┌─ SOURCE MATERIAL
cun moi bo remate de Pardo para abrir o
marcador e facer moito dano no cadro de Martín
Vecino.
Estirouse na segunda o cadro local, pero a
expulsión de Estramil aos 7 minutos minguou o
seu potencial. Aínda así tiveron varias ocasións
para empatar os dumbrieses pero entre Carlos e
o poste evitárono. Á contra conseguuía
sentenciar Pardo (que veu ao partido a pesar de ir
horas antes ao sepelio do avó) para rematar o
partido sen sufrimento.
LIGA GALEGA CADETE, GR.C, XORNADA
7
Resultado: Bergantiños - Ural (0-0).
└─
If a line in the records above includes the string "partido", copy it.

sentenciar Pardo (que veu ao partido a pesar de ir
partido sen sufrimento.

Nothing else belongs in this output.